Let the Right One In John Ajivide Lindqvist
My Latest Grievance Elinor Lipman
The Jane Austen Book Club Karen Joy Fowler
Another Bullshit Night in Suck City Nick Flynn
A Short History of Tractors in the Ukraine Marina Lewycka

The following books were bought at special night for teachers at my local book store in which they used free wine and a 20% discount in order to get us to part with our money:

American Pastoral Philip Roth
Jane Austen: A Life Claire Tomalin

And, somewhat controversially, this is the first free book I have received as a result of this blog:

The Secret Twin Denise Gosliner Orenstein

The ethics of accepting free books have been discussed at length in the litblogosphere, however I do think it is important to let readers know that I will always disclose when I've been supplied with a free book (assuming that it ever happens again). I accepted The Secret Twin for two reasons: firstly, the author contacted me directly after reading my review of her novel Unseen Companion; secondly, this is a book I would have purchased anyway because I loved Orenstein's earlier work.

Much exciting reading awaits!

Tuesday, April 03, 2007

The Hollow Lands

Strangely enough, one of my favourite parts of Sophie Masson's young adult novel, The Hollow Lands, was the afterword. This is because I was intrigued by the setting of the novel, which although it is fantasy, draws heavily on Breton folklore and history. The Hollow Lands centres on the fate of young twins, Tiphaine and Gromer Raguenel, the children of noble parents in fourteenth century Brittany. The twins are drawn into the dangerous world of the korrigans (fairies) from which they must escape or risk losing their humanity forever.

Brittany is an interesting place to set a fantasy novel. It allows Masson to explore Celtic mythology and tradition, particularly the concept of fairies and their interaction with the world of humans. She has also drawn inspiration from the Arthurian story of Sir Gawain and the Loathly Lady and from the real life story of the relationship between a poor hedge-squire who rises to military fame in the Hundred Years' War (Bertrand du Guesclin) and his noble wife, who, legend has it, was part fairy.

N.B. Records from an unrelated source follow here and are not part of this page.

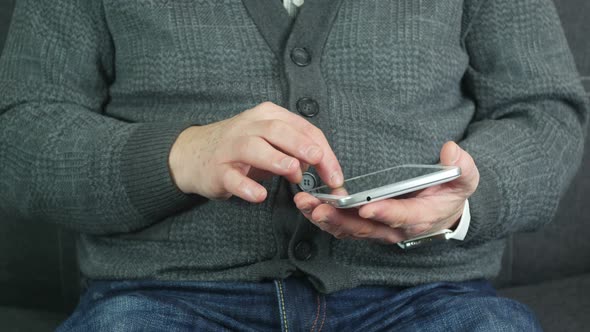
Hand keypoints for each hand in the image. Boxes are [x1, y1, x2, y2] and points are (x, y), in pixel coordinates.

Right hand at [168, 102, 343, 201]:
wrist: (193, 153)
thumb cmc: (239, 148)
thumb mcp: (269, 140)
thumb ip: (295, 148)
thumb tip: (321, 162)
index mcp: (267, 116)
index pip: (301, 128)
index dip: (323, 151)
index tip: (336, 174)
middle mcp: (249, 127)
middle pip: (279, 131)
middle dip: (302, 146)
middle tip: (318, 161)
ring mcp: (231, 147)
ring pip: (255, 148)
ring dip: (277, 159)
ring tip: (294, 172)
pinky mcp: (217, 170)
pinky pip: (232, 178)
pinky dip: (246, 186)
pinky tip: (259, 195)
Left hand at [294, 142, 479, 243]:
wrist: (442, 212)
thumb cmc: (450, 193)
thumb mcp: (464, 179)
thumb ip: (461, 166)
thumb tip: (451, 150)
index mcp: (419, 217)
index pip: (400, 216)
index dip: (383, 212)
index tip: (365, 206)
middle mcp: (395, 228)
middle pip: (365, 228)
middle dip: (340, 218)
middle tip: (318, 206)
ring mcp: (378, 230)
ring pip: (349, 230)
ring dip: (325, 218)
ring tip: (305, 204)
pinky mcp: (366, 227)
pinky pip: (343, 227)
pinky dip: (324, 219)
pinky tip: (308, 206)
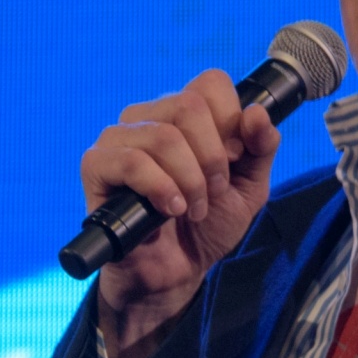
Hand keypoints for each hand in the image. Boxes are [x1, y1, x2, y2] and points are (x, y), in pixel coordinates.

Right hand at [79, 70, 280, 357]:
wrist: (177, 273)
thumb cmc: (208, 226)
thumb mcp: (249, 187)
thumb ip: (261, 148)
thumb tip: (257, 113)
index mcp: (185, 113)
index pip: (210, 84)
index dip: (231, 122)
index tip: (233, 160)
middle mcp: (149, 116)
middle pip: (189, 105)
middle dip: (212, 158)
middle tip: (213, 192)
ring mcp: (119, 139)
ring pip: (163, 136)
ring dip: (189, 181)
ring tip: (191, 209)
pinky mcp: (97, 166)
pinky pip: (131, 161)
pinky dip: (160, 188)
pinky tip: (169, 210)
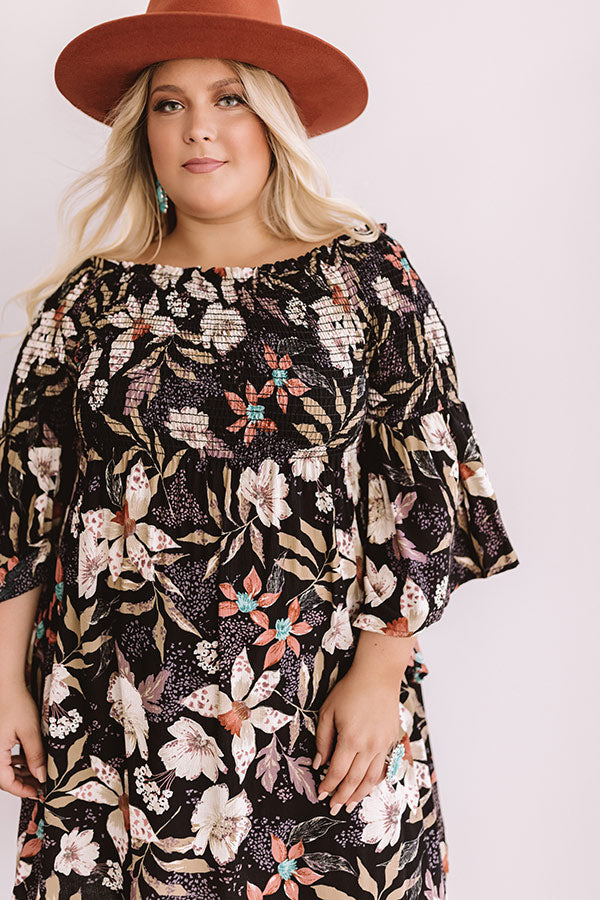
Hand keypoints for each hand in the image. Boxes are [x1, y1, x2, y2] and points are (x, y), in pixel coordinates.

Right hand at [0, 685, 46, 799]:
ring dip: (21, 773)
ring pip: (5, 769)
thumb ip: (36, 756)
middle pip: (5, 778)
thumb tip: (42, 776)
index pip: (6, 782)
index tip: (38, 793)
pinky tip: (29, 760)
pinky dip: (16, 763)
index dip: (23, 790)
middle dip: (24, 783)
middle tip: (42, 785)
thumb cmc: (15, 703)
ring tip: (39, 774)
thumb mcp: (30, 731)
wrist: (8, 687)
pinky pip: (3, 759)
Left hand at [312, 665, 401, 814]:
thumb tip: (319, 764)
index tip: (321, 794)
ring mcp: (383, 745)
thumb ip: (323, 740)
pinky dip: (375, 782)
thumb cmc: (349, 691)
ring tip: (350, 805)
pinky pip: (383, 768)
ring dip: (360, 794)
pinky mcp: (391, 741)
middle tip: (334, 808)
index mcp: (350, 739)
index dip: (327, 786)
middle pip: (354, 780)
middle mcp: (369, 746)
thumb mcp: (328, 711)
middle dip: (342, 797)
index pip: (337, 772)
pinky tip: (368, 787)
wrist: (378, 676)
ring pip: (371, 779)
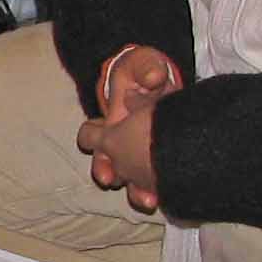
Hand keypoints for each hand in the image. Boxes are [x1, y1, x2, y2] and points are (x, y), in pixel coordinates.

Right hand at [80, 45, 181, 212]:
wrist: (170, 83)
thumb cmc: (149, 71)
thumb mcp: (144, 63)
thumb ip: (145, 67)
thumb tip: (153, 80)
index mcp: (111, 122)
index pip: (91, 134)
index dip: (93, 139)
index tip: (103, 143)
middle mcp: (120, 144)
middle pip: (105, 165)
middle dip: (106, 172)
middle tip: (111, 178)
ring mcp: (141, 155)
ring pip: (130, 181)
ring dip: (135, 191)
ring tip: (147, 198)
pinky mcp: (162, 163)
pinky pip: (154, 184)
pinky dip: (158, 192)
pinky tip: (165, 196)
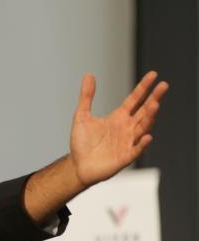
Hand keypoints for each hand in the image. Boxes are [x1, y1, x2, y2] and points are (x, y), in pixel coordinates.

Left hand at [70, 71, 167, 185]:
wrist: (77, 165)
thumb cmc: (81, 142)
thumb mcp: (82, 116)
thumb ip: (87, 96)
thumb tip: (89, 74)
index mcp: (119, 117)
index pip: (135, 99)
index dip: (144, 87)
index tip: (154, 74)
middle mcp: (127, 128)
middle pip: (144, 111)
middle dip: (154, 98)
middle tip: (164, 85)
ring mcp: (128, 142)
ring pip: (143, 128)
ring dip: (150, 117)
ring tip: (155, 104)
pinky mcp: (125, 157)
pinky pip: (136, 149)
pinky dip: (142, 144)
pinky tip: (147, 136)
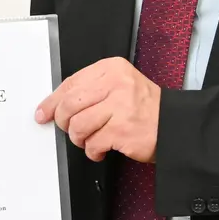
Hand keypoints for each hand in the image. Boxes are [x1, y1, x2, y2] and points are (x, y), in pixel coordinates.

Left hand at [34, 58, 160, 162]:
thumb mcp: (119, 86)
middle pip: (70, 105)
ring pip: (78, 126)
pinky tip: (102, 148)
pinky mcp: (122, 130)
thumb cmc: (145, 108)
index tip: (44, 112)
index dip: (53, 101)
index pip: (71, 83)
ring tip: (92, 138)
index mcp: (112, 69)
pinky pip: (92, 143)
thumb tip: (54, 106)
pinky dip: (93, 150)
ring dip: (80, 138)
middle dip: (65, 122)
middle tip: (72, 129)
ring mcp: (120, 107)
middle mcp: (116, 84)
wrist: (174, 125)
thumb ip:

The novel begins with great promise. There is some lovely hypnotic prose and the suggestion of wonderful and mysterious events to follow. Early in the novel the twins read from a beautiful manuscript of traditional fables. They fall asleep...
...leaving the book lying open on top of the chest, instead of putting it away, as they usually did. And there it stayed, quietly, in the dark of the night, and the moonlight, until, in the very depths of the night hours, something swift and silent fluttered on to the pages, like a moth, then settled deeper into the book, which received it with a kind of shiver.
Unfortunately this is one of several incidences that seem to lead nowhere and the second half of the novel falls short of its early promise. Whilst the first half is atmospheric and magical, the later scenes, mostly set in fairyland, seem hurried. This is a shame given such a promising scenario and such obvious attention to research.

The Hollow Lands is interesting enough for me to want to read more of Sophie Masson's work (her novel, The Tempestuous Voyage of Hopewell Shakespeare, sounds particularly interesting) but I can't help feeling there is something missing in this novel. Given more length I think this could have been a very good fantasy novel. As it is, it does not distinguish itself enough to stand out from the many other novels in this genre.